Optimized attention paths reduce memory movement and improve throughput by combining strategy metadata, paged KV cache layout, and specialized kernels.

Attention Implementation¶

attn_impl selects the attention backend.

The core config accepts triton, triton_grouped, and naive.

The server CLI and benchmark CLI expose all core choices.

Use triton_grouped for normal serving, benchmarking, and performance reports. The older triton path and the naive path are kept for compatibility and debugging; they are not recommended for optimized runs.

Paged Attention¶

Paged attention stores KV cache in pages instead of requiring a single contiguous region per request. The scheduler and KV cache manager use page tables to map request positions to cache storage.

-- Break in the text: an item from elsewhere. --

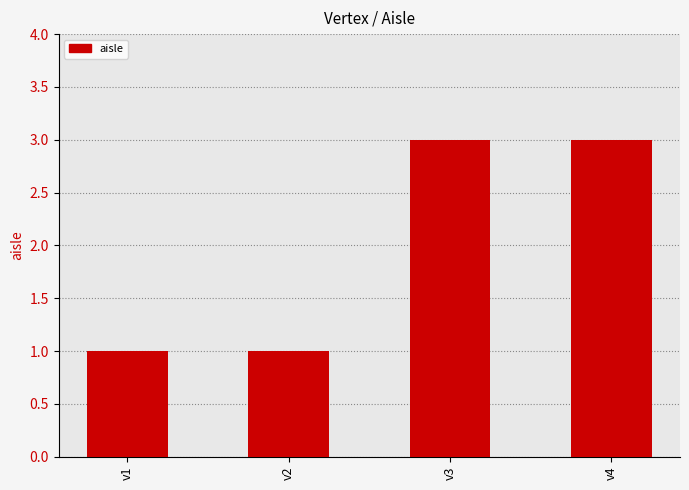

Does the chart contain stacked bars?

No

Key	How to set it	What it does
`page_size`	Use `4`, `8`, `16`, or `32` for most models; `diffusion_gemma` uses `256`.	Sets the KV cache page size used by paged attention.
`block_size`	Keep it less than or equal to `page_size`.	Keeps diffusion block layout compatible with KV cache pages.
`kv_cache_layout`	Use `unified` unless a strategy or experiment needs `distinct`.	Chooses how cache storage is organized for attention.

Chunked Prefill¶

Chunked prefill splits long prefill work into smaller chunks so the engine can respect token budgets and cache constraints. Strategy-specific model runners prepare chunked prefill tensors and attention metadata.

Related Arguments¶

Surface	Names	Notes
Python/config	`attn_impl`, `page_size`, `kv_cache_layout`	Primary configuration fields for attention and cache layout.
CLI	`--attn-impl`, `--page-size`, `--kv-cache-layout`	Use for serving or benchmark overrides.
Kernel package	`diffulex_kernel`	Provides the lower-level optimized attention and cache helpers.